→ **DIRECTIONS**: Every line of the records below from the line with "Vennast kaks aastat" up to and including the line with "tegemist ustava tööratsuga." must be reproduced exactly, and no line outside that range.

→ **SUPPLIED MATERIAL**:
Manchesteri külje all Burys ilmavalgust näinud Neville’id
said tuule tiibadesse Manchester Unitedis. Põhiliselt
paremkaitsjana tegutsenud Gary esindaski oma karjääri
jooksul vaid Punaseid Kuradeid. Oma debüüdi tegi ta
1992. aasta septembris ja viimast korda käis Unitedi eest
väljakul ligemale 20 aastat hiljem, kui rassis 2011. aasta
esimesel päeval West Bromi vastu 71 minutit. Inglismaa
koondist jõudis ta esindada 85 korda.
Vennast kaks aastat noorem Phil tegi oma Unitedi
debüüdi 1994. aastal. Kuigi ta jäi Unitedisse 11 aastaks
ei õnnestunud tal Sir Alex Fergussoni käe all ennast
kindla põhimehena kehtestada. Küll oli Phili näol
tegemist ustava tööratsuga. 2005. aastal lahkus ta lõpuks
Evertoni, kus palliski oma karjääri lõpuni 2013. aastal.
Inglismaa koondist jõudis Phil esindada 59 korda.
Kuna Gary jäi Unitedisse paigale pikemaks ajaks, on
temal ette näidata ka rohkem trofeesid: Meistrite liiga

→ **COMPLETED EXERCISE**:
Vennast kaks aastat noorem Phil tegi oma Unitedi
debüüdi 1994. aastal. Kuigi ta jäi Unitedisse 11 aastaks
ei õnnestunud tal Sir Alex Fergussoni käe all ennast
kindla põhimehena kehtestada. Küll oli Phili näol
tegemist ustava tööratsuga. 2005. aastal lahkus ta lõpuks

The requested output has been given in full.